Thursday, November 20, 2008

It's a Beautiful Day in the Neighborhood

I'm just wondering why I routinely have the worst interactions with the very people who are supposed to be helpful:

So Monday night I went to the grocery store and bought some McIntosh apples. (Fujis usually do it for me, but in this economy even our apple choice suffers.) I wasn't watching the cashier, since I was trying to bag groceries in my nifty-environmentally-friendly-re-usable bags. Once I got home, however, I realized I'd paid nearly $9 for some apples. Mushy ones at that! After calling Customer Service, I asked should I bring my bag of apples, one apple, or anything to show proof of being overcharged and was informed that I need only bring my receipt to receive the difference of the overcharge.

Now comes Thursday when I actually remember to go get my money back. Upon arriving at the desk marked Services, which prominently displays signs for Money Orders, lottery tickets, and bonus card, but nothing related to Customer Service, I waited while 3 women politely ignored my presence until I asked if I was at the Customer Service desk. When I was finally helped, I handed over my receipt, relaying my overcharge discovery and the phone call. (remember? where I was told I only needed my receipt?) And what was the response? "Well... I don't really know what you got since you didn't bring the apples or anything back, but I'll go ahead and give it to you." Foreal?! Did you not hear me? Why did the other chick tell me all I needed was a receipt? And if you're gonna give me the money back, why say anything in the first place, heifer?!
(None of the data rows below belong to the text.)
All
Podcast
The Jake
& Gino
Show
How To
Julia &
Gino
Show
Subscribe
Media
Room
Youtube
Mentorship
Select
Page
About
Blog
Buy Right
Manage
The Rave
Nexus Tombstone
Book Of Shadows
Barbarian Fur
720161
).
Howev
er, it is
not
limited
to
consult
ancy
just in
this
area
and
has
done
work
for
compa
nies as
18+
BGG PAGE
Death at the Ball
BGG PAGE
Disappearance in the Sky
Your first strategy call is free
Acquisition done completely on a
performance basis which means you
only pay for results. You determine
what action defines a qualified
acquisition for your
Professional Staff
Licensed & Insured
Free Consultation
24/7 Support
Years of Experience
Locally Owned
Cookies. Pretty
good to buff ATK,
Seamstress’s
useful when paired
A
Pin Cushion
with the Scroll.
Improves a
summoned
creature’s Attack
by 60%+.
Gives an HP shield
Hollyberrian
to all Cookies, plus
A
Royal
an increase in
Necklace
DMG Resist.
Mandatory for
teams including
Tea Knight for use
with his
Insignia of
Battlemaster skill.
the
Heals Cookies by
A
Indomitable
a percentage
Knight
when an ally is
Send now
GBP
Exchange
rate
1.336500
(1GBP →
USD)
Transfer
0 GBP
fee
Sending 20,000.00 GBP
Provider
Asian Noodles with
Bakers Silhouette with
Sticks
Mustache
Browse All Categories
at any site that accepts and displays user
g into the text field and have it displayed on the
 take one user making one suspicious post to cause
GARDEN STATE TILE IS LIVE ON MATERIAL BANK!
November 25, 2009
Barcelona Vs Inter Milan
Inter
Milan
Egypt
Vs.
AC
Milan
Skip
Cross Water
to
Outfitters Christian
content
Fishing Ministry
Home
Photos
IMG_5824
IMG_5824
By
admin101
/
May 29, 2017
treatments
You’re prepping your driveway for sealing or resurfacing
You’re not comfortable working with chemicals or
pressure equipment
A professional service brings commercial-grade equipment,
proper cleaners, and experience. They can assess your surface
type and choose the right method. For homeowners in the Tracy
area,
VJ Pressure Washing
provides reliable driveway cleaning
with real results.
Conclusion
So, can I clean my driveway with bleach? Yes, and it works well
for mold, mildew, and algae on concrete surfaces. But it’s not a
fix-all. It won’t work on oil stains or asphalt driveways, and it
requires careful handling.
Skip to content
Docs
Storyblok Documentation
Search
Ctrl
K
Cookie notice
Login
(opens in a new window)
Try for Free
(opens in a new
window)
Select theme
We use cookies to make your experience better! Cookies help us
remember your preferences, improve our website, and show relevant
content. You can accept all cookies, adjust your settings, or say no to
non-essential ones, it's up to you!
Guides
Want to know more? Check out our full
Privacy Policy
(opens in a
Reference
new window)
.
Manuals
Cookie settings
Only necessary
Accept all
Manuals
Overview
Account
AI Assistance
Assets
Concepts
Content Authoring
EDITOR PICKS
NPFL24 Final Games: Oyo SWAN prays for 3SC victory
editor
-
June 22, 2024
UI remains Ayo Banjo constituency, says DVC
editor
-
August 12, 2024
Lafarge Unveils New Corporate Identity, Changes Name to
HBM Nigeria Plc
The story ends well for me and my pocketbook though since I got back the whole $9 rather than just the difference in cost.

Morale of the story: It's a beautiful day in the neighborhood.

5 comments:

identitycrisis said...

yay! so glad you've decided to join us.

I'm so sorry your apple preference has suffered in these tough economic times. You can't get your apples, wustl can't build new buildings. Damn.

I think the customer service girl was power tripping. Like "I'm mad I work at the grocery store so I need to make sure you know I control whether you get your money back." Glad you got ALL your money back. Did you use it to buy fujis?

Kismet Nuñez said...

LMAO. It IS a beautiful day in the neighborhood.

Hmm...sisters and brothers...let's step our customer service game up....

middlesister said...

AWWW, snap! the empress has arrived!

middlesister said...

p.s., ink lady and gala is where it's at! whoop, whoop!

T said...

I HATE when customer service people do that. I pay my corporate express late EVERY month, because my company takes 50-60 days to get me my money and the billing period is every 30 days.

EVERY month I call and ask them to erase that $39 late fee.

This past month the fellow from India said "ma'am, you've been late every month for the past 6 months, we're going to give it to you now, but we won't be able to do this again."

Um... SIR... don't do that. Don't tell me what you're going to NOT do next time when you do it EVERY time I ask. You are American Express. You EXCEL in customer service. Trust, you'll do whatever the hell I ask you to do.

And as a side note: This credit card is on my company's credit report, not mine (I've checked), so nevermind the horrible credit practice of paying my bill late.